Records contained in a dataset
- Opening Delimiter -

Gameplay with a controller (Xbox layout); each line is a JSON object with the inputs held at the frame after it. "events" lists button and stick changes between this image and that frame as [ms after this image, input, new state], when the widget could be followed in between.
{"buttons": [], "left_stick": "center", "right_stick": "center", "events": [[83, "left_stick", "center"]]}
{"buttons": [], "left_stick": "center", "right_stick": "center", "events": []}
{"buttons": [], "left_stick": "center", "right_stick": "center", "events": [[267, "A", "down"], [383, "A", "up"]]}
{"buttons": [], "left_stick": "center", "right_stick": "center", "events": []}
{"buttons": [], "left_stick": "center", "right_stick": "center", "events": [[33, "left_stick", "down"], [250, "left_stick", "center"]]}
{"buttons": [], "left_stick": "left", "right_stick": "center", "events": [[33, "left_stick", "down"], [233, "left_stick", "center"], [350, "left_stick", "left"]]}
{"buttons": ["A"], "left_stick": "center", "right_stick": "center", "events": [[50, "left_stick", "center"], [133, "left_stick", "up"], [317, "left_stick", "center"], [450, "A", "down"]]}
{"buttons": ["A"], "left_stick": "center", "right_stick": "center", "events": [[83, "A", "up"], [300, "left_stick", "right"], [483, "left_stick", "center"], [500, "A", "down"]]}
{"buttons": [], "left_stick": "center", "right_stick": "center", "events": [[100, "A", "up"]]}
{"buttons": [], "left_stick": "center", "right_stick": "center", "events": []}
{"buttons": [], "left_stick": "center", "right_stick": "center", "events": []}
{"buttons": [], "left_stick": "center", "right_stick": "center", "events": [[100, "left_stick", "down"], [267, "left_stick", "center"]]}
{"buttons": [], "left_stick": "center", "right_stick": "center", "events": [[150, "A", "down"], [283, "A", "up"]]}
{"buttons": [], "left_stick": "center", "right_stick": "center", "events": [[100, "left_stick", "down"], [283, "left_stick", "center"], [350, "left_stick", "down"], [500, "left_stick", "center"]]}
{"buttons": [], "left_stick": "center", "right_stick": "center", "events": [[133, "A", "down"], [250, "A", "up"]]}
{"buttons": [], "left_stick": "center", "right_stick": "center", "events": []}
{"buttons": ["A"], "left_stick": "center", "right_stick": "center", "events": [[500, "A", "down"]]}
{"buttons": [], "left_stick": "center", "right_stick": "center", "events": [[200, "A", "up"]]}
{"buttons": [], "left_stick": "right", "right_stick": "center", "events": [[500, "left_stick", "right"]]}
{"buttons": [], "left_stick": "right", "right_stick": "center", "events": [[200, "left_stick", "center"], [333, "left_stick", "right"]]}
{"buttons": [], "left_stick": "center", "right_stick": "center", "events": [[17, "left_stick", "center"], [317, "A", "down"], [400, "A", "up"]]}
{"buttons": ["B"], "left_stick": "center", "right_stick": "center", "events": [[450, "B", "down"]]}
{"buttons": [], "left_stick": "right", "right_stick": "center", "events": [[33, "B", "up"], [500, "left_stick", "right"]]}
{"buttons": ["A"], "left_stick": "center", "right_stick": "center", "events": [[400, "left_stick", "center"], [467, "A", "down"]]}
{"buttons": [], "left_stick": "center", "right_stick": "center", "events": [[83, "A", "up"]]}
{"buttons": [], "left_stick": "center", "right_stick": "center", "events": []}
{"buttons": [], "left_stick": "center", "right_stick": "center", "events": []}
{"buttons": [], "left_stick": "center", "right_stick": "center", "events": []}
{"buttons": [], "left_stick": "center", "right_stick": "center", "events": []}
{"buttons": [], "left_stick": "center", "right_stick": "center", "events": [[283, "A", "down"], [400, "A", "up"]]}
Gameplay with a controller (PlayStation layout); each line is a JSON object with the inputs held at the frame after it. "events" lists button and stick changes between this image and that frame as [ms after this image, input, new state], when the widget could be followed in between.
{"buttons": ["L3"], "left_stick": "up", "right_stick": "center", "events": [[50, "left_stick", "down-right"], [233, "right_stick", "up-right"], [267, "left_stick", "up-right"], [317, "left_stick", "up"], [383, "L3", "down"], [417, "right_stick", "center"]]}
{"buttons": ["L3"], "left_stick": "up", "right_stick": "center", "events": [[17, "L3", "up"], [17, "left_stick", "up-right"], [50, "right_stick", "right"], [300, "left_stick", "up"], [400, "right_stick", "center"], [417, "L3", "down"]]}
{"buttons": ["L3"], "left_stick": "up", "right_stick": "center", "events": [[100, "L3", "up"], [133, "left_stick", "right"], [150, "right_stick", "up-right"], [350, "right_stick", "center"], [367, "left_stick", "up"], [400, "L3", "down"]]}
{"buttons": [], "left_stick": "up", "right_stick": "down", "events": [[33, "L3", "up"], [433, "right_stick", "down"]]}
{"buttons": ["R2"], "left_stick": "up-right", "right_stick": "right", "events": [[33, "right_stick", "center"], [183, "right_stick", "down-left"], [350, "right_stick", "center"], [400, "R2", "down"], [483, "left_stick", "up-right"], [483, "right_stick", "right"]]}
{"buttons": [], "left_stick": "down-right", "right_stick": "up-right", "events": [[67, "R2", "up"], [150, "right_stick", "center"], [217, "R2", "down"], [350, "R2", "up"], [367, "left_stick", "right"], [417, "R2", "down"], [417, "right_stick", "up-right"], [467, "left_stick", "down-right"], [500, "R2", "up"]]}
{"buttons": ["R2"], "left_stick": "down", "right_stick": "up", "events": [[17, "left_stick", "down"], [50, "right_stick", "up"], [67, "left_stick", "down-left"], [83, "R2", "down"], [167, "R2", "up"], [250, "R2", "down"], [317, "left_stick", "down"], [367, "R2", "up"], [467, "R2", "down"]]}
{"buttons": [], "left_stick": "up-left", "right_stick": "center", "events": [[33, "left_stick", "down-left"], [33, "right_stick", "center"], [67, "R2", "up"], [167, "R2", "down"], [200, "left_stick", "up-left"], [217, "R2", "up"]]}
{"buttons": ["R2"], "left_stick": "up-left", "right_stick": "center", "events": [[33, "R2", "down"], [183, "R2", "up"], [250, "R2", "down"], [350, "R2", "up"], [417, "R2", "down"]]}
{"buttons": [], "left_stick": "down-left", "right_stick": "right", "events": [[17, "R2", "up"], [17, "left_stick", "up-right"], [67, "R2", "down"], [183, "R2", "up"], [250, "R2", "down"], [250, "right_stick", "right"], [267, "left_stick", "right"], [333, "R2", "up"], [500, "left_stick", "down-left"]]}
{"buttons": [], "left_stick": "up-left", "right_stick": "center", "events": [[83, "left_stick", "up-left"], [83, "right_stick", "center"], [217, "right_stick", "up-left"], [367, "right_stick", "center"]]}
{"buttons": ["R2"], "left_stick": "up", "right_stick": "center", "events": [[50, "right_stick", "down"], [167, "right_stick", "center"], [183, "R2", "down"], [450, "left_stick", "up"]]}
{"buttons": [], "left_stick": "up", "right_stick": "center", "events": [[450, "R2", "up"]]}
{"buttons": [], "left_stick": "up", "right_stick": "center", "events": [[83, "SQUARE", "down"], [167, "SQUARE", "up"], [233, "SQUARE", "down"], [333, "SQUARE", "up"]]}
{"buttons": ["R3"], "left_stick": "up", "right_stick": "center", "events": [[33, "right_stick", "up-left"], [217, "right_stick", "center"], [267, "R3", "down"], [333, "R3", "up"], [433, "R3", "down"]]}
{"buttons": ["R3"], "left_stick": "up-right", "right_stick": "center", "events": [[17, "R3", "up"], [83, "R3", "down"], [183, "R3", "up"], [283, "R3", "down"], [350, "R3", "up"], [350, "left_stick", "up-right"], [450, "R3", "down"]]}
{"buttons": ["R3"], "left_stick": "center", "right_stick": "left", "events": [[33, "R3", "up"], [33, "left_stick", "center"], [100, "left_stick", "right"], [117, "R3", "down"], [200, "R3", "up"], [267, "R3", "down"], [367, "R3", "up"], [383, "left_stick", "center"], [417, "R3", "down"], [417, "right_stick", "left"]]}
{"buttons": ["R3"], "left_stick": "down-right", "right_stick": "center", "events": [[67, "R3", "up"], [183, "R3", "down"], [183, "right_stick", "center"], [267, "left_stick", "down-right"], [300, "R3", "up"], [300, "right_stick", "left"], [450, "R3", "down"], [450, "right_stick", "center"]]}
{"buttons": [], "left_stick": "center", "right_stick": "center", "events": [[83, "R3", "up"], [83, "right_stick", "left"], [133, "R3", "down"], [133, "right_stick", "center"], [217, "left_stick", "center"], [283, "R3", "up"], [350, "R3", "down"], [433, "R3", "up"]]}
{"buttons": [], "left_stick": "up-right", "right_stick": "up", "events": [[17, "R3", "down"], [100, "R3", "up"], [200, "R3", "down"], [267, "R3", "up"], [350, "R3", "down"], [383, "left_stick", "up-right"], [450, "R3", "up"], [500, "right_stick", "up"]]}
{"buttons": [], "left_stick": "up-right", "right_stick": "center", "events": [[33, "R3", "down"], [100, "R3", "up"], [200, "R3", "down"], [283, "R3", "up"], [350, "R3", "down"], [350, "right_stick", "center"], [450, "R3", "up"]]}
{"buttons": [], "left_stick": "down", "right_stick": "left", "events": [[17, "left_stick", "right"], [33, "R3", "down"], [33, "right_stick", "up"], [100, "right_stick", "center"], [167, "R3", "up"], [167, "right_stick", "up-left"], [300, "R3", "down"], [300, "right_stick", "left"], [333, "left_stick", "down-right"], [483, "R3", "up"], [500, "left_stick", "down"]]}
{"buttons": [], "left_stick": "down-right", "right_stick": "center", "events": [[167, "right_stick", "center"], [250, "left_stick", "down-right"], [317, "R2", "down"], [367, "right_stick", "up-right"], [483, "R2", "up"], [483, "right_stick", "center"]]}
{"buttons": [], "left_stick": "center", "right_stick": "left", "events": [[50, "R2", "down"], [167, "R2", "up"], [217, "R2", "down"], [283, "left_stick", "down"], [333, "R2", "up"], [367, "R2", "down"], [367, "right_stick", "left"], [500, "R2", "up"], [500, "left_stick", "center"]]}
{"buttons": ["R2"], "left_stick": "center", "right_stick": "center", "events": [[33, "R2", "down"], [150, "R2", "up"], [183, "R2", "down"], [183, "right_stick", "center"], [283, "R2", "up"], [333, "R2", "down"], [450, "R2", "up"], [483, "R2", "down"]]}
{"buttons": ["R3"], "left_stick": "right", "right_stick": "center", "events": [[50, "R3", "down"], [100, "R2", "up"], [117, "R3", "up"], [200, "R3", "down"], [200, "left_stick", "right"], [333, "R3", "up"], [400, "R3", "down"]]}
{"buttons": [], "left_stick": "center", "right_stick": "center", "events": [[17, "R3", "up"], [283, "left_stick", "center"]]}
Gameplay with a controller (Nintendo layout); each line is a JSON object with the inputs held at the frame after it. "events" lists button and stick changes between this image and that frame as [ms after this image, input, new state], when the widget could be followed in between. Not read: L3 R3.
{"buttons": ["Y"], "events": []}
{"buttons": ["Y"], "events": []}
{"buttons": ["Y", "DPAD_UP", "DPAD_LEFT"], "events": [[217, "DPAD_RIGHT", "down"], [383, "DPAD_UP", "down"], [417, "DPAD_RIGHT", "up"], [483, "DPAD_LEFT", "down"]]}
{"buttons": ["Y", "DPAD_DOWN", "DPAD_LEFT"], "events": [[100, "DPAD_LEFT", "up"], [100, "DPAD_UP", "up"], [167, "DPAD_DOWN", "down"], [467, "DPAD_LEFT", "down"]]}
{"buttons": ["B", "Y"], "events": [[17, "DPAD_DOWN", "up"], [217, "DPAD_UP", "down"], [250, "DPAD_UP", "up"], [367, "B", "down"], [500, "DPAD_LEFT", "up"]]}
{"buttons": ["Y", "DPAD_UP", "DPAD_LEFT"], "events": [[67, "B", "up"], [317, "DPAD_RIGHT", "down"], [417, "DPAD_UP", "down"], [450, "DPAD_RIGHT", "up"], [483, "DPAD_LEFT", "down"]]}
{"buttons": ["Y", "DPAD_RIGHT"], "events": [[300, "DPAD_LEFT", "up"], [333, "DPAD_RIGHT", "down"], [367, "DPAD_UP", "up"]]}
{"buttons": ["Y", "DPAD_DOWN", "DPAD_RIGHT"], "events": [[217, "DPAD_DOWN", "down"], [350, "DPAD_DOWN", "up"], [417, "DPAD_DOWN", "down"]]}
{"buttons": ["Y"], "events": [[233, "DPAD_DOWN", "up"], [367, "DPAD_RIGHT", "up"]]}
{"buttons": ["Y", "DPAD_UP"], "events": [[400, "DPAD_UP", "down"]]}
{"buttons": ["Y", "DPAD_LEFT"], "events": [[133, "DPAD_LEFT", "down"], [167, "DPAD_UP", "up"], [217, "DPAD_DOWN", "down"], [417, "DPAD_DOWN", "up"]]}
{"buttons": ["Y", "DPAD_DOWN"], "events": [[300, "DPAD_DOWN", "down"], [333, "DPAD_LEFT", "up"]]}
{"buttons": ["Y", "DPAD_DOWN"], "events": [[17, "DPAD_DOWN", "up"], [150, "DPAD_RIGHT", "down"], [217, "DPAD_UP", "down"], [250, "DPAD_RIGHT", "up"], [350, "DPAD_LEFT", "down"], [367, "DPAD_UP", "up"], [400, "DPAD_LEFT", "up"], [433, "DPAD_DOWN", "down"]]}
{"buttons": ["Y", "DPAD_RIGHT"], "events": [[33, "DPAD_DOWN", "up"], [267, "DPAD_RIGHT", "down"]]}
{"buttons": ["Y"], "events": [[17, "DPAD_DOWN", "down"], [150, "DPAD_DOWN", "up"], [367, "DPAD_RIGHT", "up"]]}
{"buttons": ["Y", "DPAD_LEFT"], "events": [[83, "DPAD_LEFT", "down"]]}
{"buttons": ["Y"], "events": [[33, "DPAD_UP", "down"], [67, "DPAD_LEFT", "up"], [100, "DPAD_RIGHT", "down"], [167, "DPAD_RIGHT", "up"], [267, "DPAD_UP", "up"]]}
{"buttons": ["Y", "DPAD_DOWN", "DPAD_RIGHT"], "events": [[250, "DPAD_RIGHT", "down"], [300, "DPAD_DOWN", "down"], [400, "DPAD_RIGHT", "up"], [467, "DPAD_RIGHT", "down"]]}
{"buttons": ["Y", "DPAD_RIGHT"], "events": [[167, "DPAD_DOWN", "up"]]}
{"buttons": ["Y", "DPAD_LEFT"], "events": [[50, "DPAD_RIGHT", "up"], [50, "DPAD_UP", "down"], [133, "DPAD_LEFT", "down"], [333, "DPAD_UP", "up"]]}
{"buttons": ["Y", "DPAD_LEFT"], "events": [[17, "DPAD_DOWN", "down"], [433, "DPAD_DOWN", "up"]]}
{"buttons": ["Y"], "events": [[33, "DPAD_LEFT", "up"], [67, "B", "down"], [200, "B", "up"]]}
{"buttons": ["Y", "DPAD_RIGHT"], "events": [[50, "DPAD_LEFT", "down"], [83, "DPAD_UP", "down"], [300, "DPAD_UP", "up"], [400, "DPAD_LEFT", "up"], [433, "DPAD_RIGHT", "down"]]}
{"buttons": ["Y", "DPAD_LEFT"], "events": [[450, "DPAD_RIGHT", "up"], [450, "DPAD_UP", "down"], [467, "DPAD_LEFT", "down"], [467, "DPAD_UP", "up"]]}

- Closing Delimiter -

**What this task involves**
Only a number is wanted. Count the lines of the data that contain "lists".

**Response area**
3